Each line containing the string "which" should be copied out of the entries.

● DATA SECTION:
#####
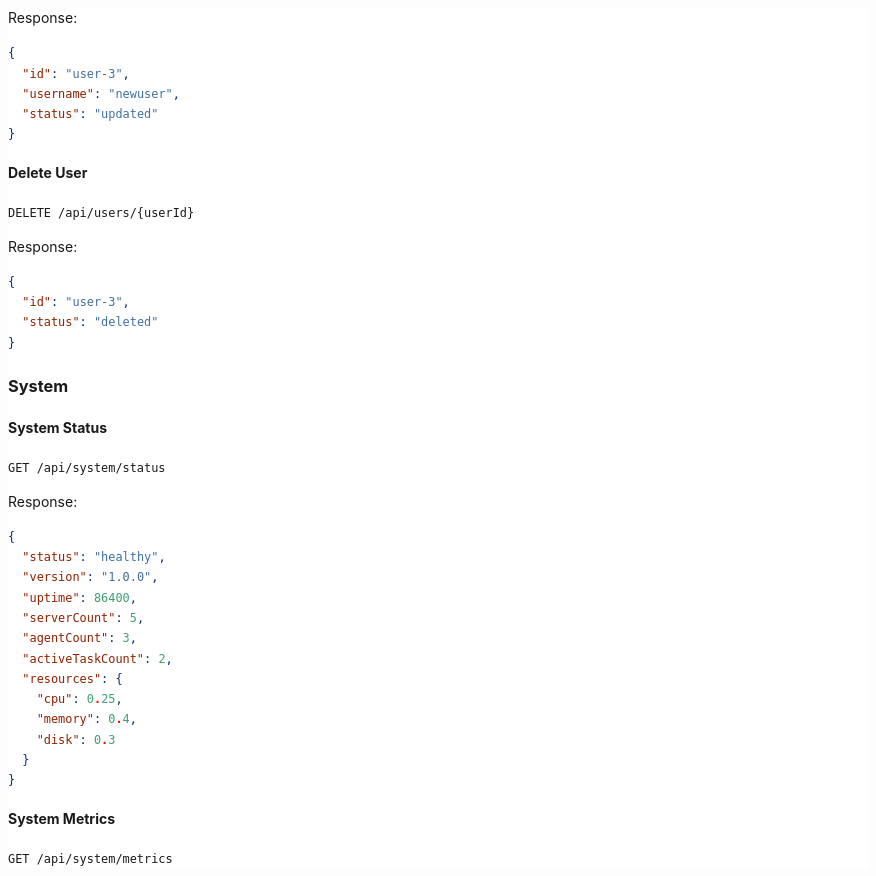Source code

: Response:

```json
{
  "id": "user-3",
  "username": "newuser",
  "status": "updated"
}
```

#### Delete User

```http
DELETE /api/users/{userId}
```

Response:

```json
{
  "id": "user-3",
  "status": "deleted"
}
```

### System

#### System Status

```http
GET /api/system/status
```

Response:

```json
{
  "status": "healthy",
  "version": "1.0.0",
  "uptime": 86400,
  "serverCount": 5,
  "agentCount": 3,
  "activeTaskCount": 2,
  "resources": {
    "cpu": 0.25,
    "memory": 0.4,
    "disk": 0.3
  }
}
```

#### System Metrics

```http
GET /api/system/metrics
```

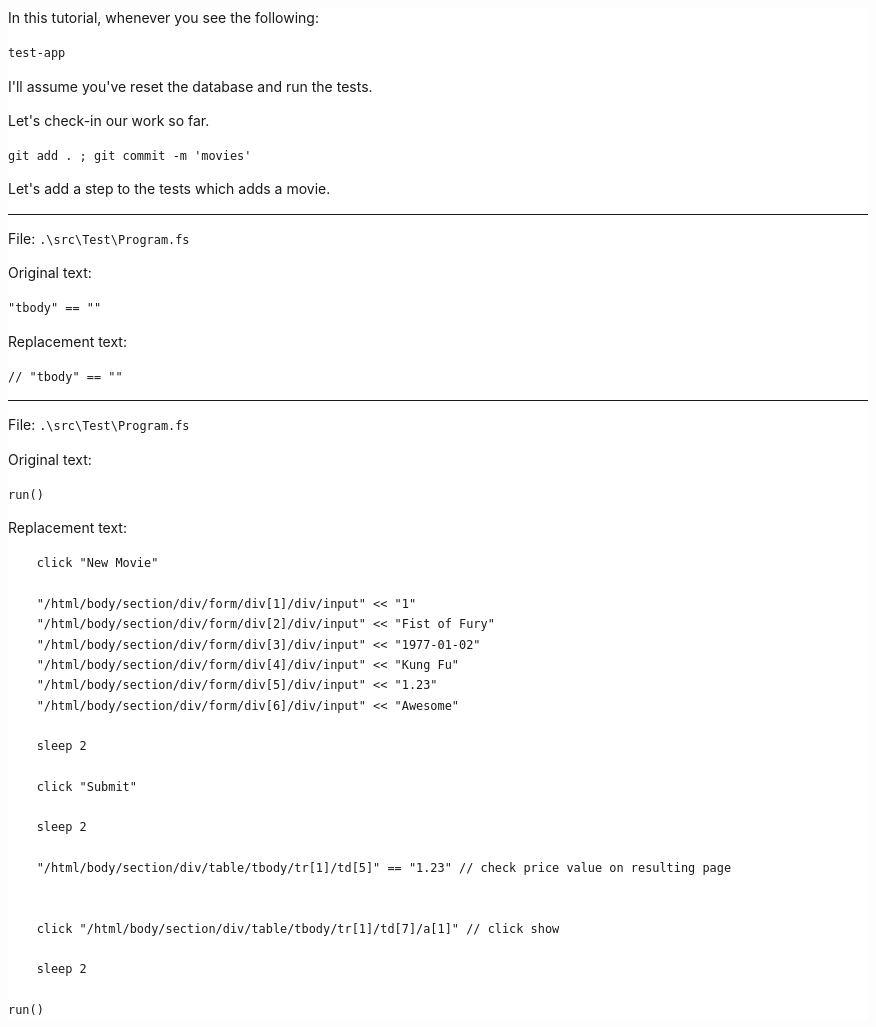 In this tutorial, whenever you see the following:

    test-app

I'll assume you've reset the database and run the tests.

Let's check-in our work so far.

    git add . ; git commit -m 'movies'

Let's add a step to the tests which adds a movie.


---
File: `.\src\Test\Program.fs`

Original text: 
```
"tbody" == ""
```

Replacement text: 
```
// "tbody" == ""
```




---
File: `.\src\Test\Program.fs`

Original text: 
```
run()
```

Replacement text: 
```
    click "New Movie"
    
    "/html/body/section/div/form/div[1]/div/input" << "1"
    "/html/body/section/div/form/div[2]/div/input" << "Fist of Fury"
    "/html/body/section/div/form/div[3]/div/input" << "1977-01-02"
    "/html/body/section/div/form/div[4]/div/input" << "Kung Fu"
    "/html/body/section/div/form/div[5]/div/input" << "1.23"
    "/html/body/section/div/form/div[6]/div/input" << "Awesome"

    sleep 2

    click "Submit"

    sleep 2

    "/html/body/section/div/table/tbody/tr[1]/td[5]" == "1.23" // check price value on resulting page


    click "/html/body/section/div/table/tbody/tr[1]/td[7]/a[1]" // click show

    sleep 2

run()
```
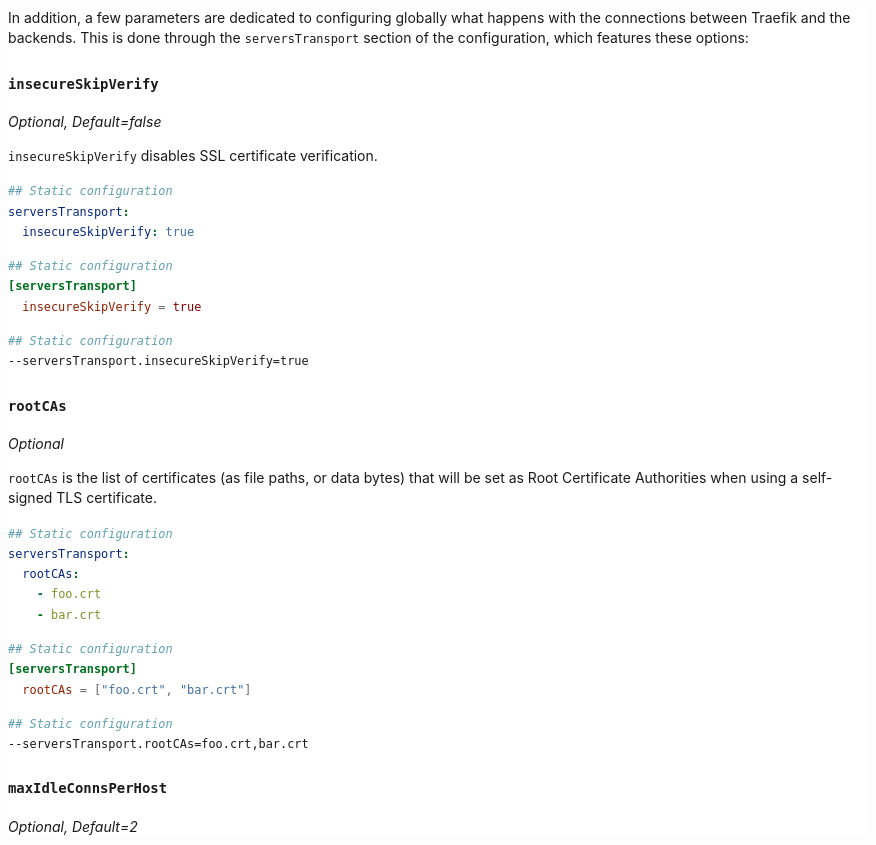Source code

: In addition, a few parameters are dedicated to configuring globally
what happens with the connections between Traefik and the backends.
This is done through the `serversTransport` section of the configuration,
which features these options:

### `insecureSkipVerify`

_Optional, Default=false_

`insecureSkipVerify` disables SSL certificate verification.

```yaml tab="File (YAML)"
## Static configuration
serversTransport:
  insecureSkipVerify: true
```

```toml tab="File (TOML)"
## Static configuration
[serversTransport]
  insecureSkipVerify = true
```

```bash tab="CLI"
## Static configuration
--serversTransport.insecureSkipVerify=true
```

### `rootCAs`

_Optional_

`rootCAs` is the list of certificates (as file paths, or data bytes)
that will be set as Root Certificate Authorities when using a self-signed TLS certificate.

```yaml tab="File (YAML)"
## Static configuration
serversTransport:
  rootCAs:
    - foo.crt
    - bar.crt
```

```toml tab="File (TOML)"
## Static configuration
[serversTransport]
  rootCAs = ["foo.crt", "bar.crt"]
```

```bash tab="CLI"
## Static configuration
--serversTransport.rootCAs=foo.crt,bar.crt
```

### `maxIdleConnsPerHost`

_Optional, Default=2_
#####
● ANSWER BOX:
Let's add a step to the tests which adds a movie.
which features these options:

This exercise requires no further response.